Namun, di tiap kasus-kasus korupsi yang ditangani oleh KPK maupun Kepolisian, sangat jarang sekali direksi atau komisaris BUMN yang terungkap kebusukannya.
"Jarang sekali kasus korupsi dari direksi ataupun komisaris BUMN. Padahal selama ini kita menemukan banyak fakta BUMN seringkali jadi sapi perah," kata Dahnil dalam diskusi "Rente BUMN, Ada Apa dengan Holding BUMN" di Gedung PPMuhammadiyah, Jakarta, Senin, (13/2).

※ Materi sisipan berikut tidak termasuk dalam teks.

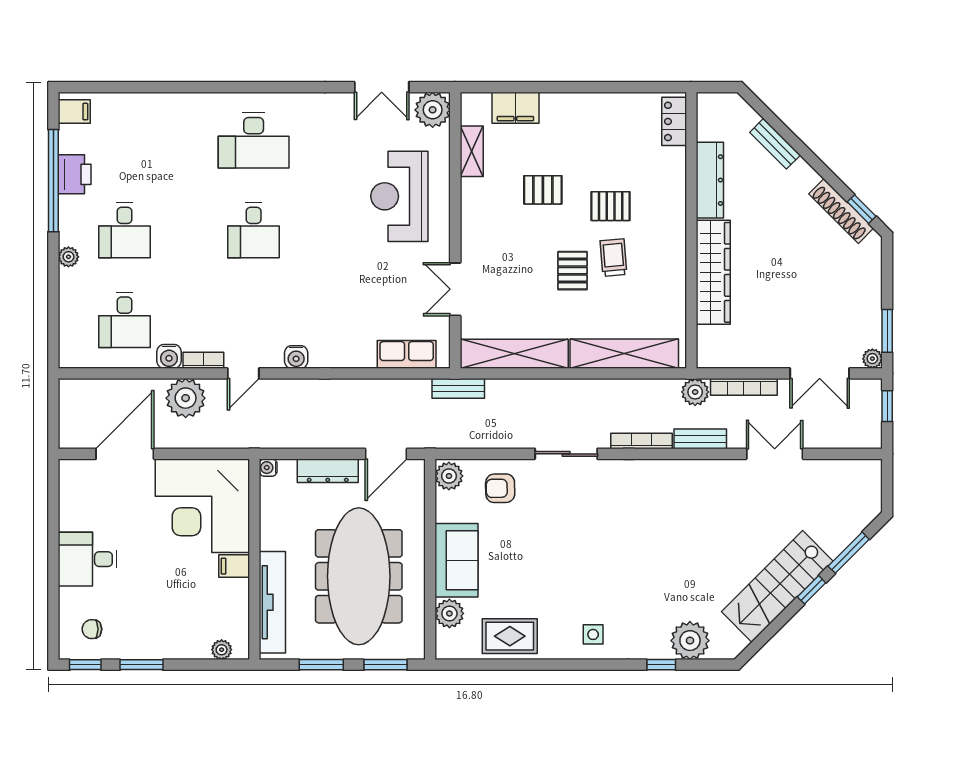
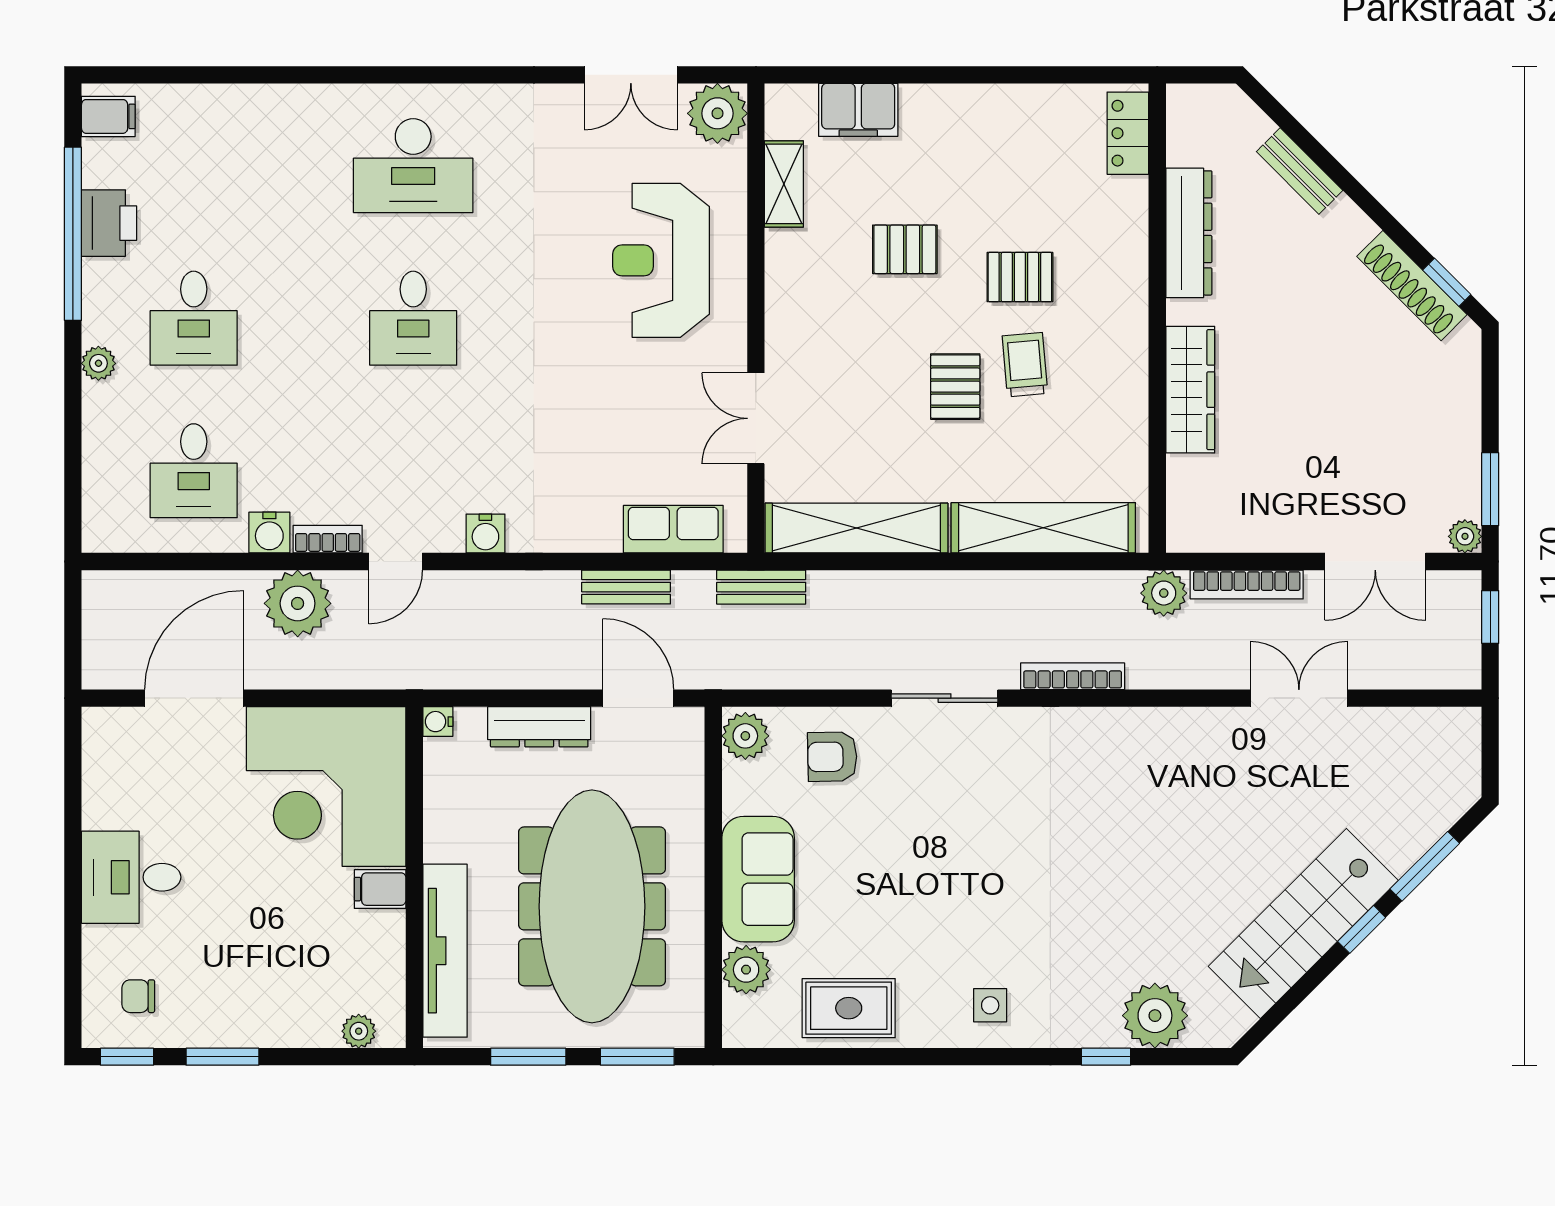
wardrobe: (713, 272) -> (1190, 390), width x0.71, depth x0.85
bench: (700, 439) -> (626, 587), moved
door: (386, 454) -> (638, 698), swing flipped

Atas landasan itu, Pemuda Muhammadiyah mengkritisi upaya pemerintah untuk melakukan holding BUMN. Dahnil mensinyalir ada banyak hal yang ditabrak dalam upaya holding BUMN. Misalnya pemaknaan dari pemisahaan modal negara dan pemindahan aset BUMN di dalam holding tidak harus mendapat perizinan atau pengawasan dari DPR.
Inisiator Berjamaah Melawan Korupsi ini berpandangan permasalahan BUMN selama ini adalah masih sangat kecil kontribusinya terhadap APBN. Padahal, BUMN berdiri untuk melengkapi tugas-tugas pembangunan ekonomi,
"Di sisi lain BUMN punya orientasi membantu pemerintah secara fiskal, mendorong ekonomi publik lebih baik. Tapi sayangnya BUMN punya karakter birokrasi korupsi dan rente," demikian Dahnil.
Juga hadir sebagai pembicara anggota Komisi VII DPR, Aryo Djojohadikusumo; ekonom senior Faisal Basri, dan Ketua PP Pemuda Muhammadiyah bidang Hukum, Faisal.